Precisamente el gran fracaso del “Estado español” (y “nacional-católico”) franquista fue su incapacidad para nacionalizar a las élites disgregadoras, a las que su rancia ideología suministró involuntariamente argumentos para socavar los fundamentos de la Nación -concepto liberal y democrático, después de todo, en España como en Francia como en los Estados Unidos de América-. De aquellos polvos mitológicos -que si el «iberismo» o «lo vasco es el alcaloide de lo español», que si la «monarquía hispánica» de los Austrias protegió las (presuntas) libertades forales y regionales-, servidos por lo general por eruditos eclesiásticos (muchos de ellos vascos, cuando no catalanes) reconvertidos en propagandistas del régimen, vinieron después las excrecencias identitarias en que chapoteamos hoy día.

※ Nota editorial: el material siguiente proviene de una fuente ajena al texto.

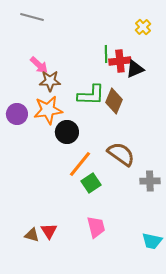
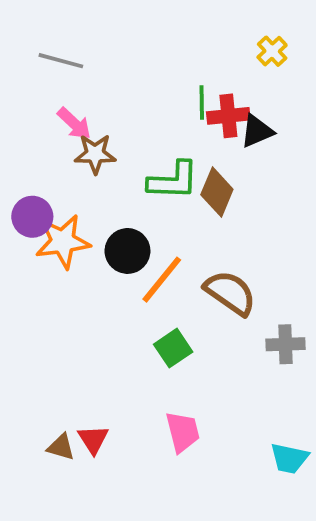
gray line: (32, 17) -> (61, 61), moved
orange star: (48, 110) -> (63, 241), moved
orange line: (80, 164) -> (162, 280), moved

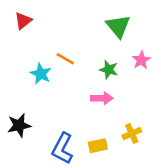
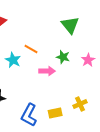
pink star: (141, 60) -> (88, 60), moved
pink arrow: (102, 98) -> (47, 71), moved

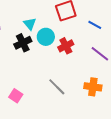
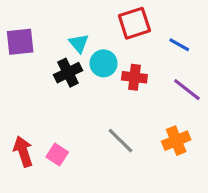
red cross: (66, 46) -> (134, 77), turned 35
orange cross: (93, 87) -> (176, 141), turned -30

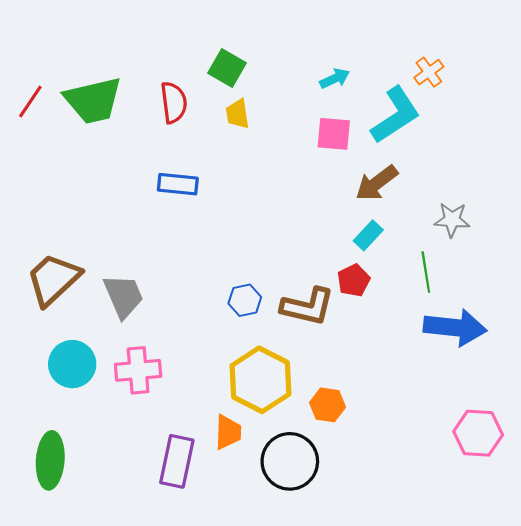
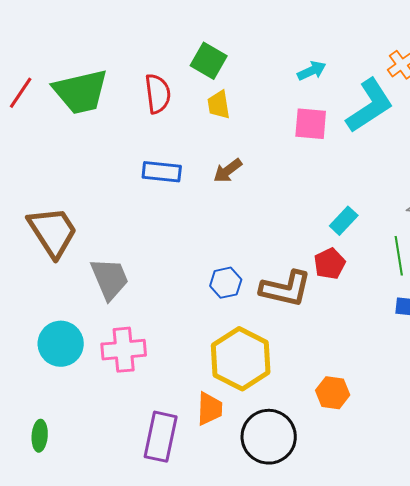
brown arrow: (377, 183) -> (228, 171), moved, size x0.7
brown trapezoid: (53, 279) -> (53, 232), moved, turned 100
orange hexagon: (327, 405) -> (333, 393), moved
green ellipse: (50, 460) -> (40, 436), size x0.6

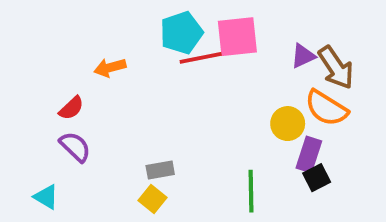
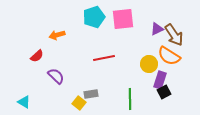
red line: (201, 58) -> (104, 58), moved
purple semicircle: (75, 147) -> (56, 76), moved
gray rectangle: (160, 170) -> (91, 94), moved

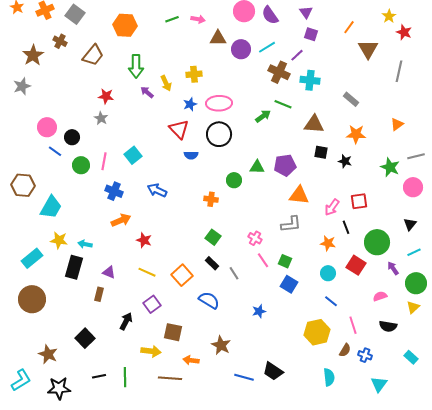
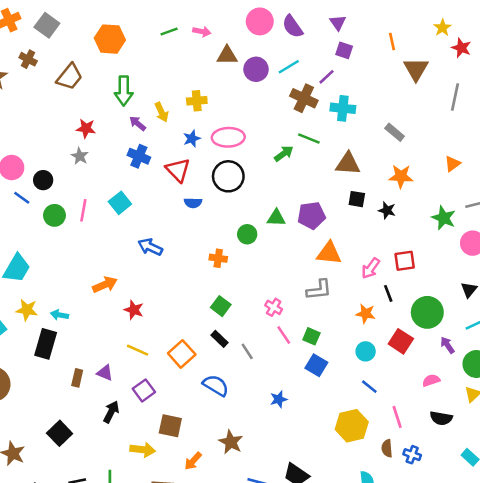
orange line: (349, 27) -> (392, 42), turned -48
blue cross: (114, 191) -> (139, 156), moved
purple triangle: (109, 272) -> (105, 373), moved
brown semicircle: (345, 350) -> (387, 448), turned 144
orange arrow: (191, 360) -> (193, 461), turned -56

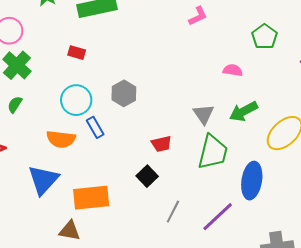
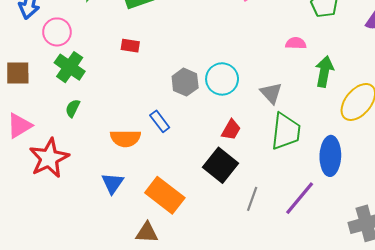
cyan circle: (76, 100) -> (222, 79), moved
green arrow: (243, 111) -> (324, 71), moved, turned 136
red trapezoid: (161, 144) -> (231, 130), turned -40
black square: (147, 176) -> (221, 165), size x1.5
blue triangle: (43, 180) -> (113, 183), size x0.7
orange rectangle: (91, 198) -> (165, 195), turned 51

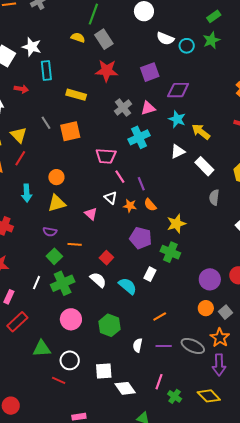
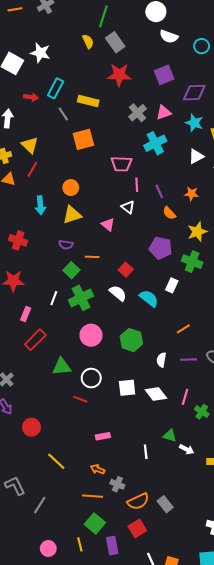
yellow semicircle: (78, 38) -> (88, 41), turned 48
white semicircle: (165, 39) -> (169, 37), moved
cyan rectangle: (46, 70) -> (56, 88), moved, turned 36
gray line: (46, 123) -> (63, 114), moved
pink line: (120, 177) -> (137, 185), turned 32
orange star: (130, 206) -> (192, 194), moved
white diamond: (125, 388) -> (156, 394), moved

En pleno primer cuarto del siglo XXI, los españoles queremos vivir definitivamente con libertad en nuestra propia patria (como españoles y como ciudadanos) y encima somos amplia mayoría tanto en términos nacionales como en cada región por separado -incluidas provincias vascas y Cataluña, ¡entérense bien, políticos!-, pero luego resulta que para la Izquierda española esto es lo “fascista”, ¿será entonces “lucha patriótica y democrática” únicamente lo de los golpistas catalanistas, lo de los terroristas de la ETA? A otro perro con ese hueso: en la hora actual sólo nos queda Vox.